- Original title: ساتھی
- Directed by: Al-Hamid
- Written by: Iqbal Rizvi
- Produced by: Darpan
- Starring: Darpan; Neelo;
- Music by: Fateh Ali Khan
- Release date: 1959;
- Country: Pakistan
- Language: Urdu

= Saathi (1959 film) =

1959 Pakistani film

Saathi is a 1959 Pakistani black-and-white film directed by Al-Hamid, and produced by Darpan who also played the leading role in it opposite Neelo. The story writer was Iqbal Rizvi and Fateh Ali Khan composed the music.

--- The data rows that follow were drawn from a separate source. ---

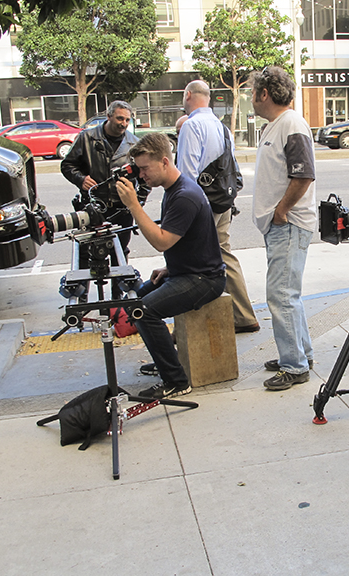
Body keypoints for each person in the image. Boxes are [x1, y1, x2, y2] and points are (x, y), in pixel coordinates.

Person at [115, 133, 225, 400]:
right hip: (186, 271)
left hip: (205, 279)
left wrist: (133, 206)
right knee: (136, 300)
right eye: (139, 169)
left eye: (145, 168)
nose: (141, 175)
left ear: (164, 162)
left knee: (145, 311)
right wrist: (170, 268)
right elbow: (183, 240)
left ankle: (176, 381)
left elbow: (161, 242)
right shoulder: (174, 189)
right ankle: (166, 359)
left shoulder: (184, 195)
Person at [250, 66, 316, 391]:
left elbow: (303, 174)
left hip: (288, 226)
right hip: (281, 226)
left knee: (281, 295)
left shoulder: (290, 123)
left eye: (253, 93)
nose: (251, 99)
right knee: (289, 295)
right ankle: (300, 353)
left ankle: (295, 366)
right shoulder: (276, 125)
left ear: (264, 93)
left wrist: (281, 211)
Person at [176, 80, 259, 334]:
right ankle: (244, 315)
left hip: (201, 205)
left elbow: (187, 173)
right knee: (223, 253)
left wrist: (186, 213)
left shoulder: (191, 125)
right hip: (223, 201)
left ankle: (189, 328)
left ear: (188, 95)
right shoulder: (222, 128)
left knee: (187, 259)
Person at [61, 101, 149, 260]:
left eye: (127, 120)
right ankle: (82, 284)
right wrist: (80, 179)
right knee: (86, 255)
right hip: (92, 209)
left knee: (120, 255)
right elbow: (67, 165)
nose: (124, 124)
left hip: (121, 211)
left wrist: (137, 203)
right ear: (108, 116)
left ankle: (120, 285)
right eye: (120, 119)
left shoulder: (135, 144)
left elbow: (145, 179)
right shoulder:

Saathi became a milestone for its actors with Neelo took on one of her early lead roles and rising to become a leading actress after the film’s success, Waheed Murad marked his screen debut who appeared in a cameo, and Darpan debuted as a film producer and later went on to win his first Nigar Award for Best Actor for his performance.

== Cast ==
- Darpan as Anwar
- Neelo as Salma/ Janu
- Husna
- Nazar
- Naeem Hashmi
- Talish
- Waheed Murad (cameo)

== Production ==
Saathi was produced by Darpan in his debut film production, directed by Al-Hamid, and S. Suleman was the assistant-director. At that time, Darpan was struggling to establish his career and writer Iqbal Rizvi suggested him to produce his own film, leading him to invest his payment of his 1957 film Noor-e-Islam for buying raw material to begin the production and signing the lead actress Neelo opposite himself.

== Release ==
Released in 1959, Saathi was a silver jubilee hit film of the year.

== Awards ==

| Year | Award | Category | Recipient/nominee | Result | Ref. |
|---|---|---|---|---|---|
| 1957 | Nigar Awards | Best Actor | Darpan | Won |  |

== Legacy ==
Waheed Murad made a cameo in the film, marking his first ever on-screen appearance. The commercial success of Saathi cemented the career of Neelo, leading her to become among the successful leading actresses of the 1960s and 1970s. The success of the film prompted assistant-director S. Suleman to director and following the success he went on to collaborate with Darpan again for their next venture Gulfam.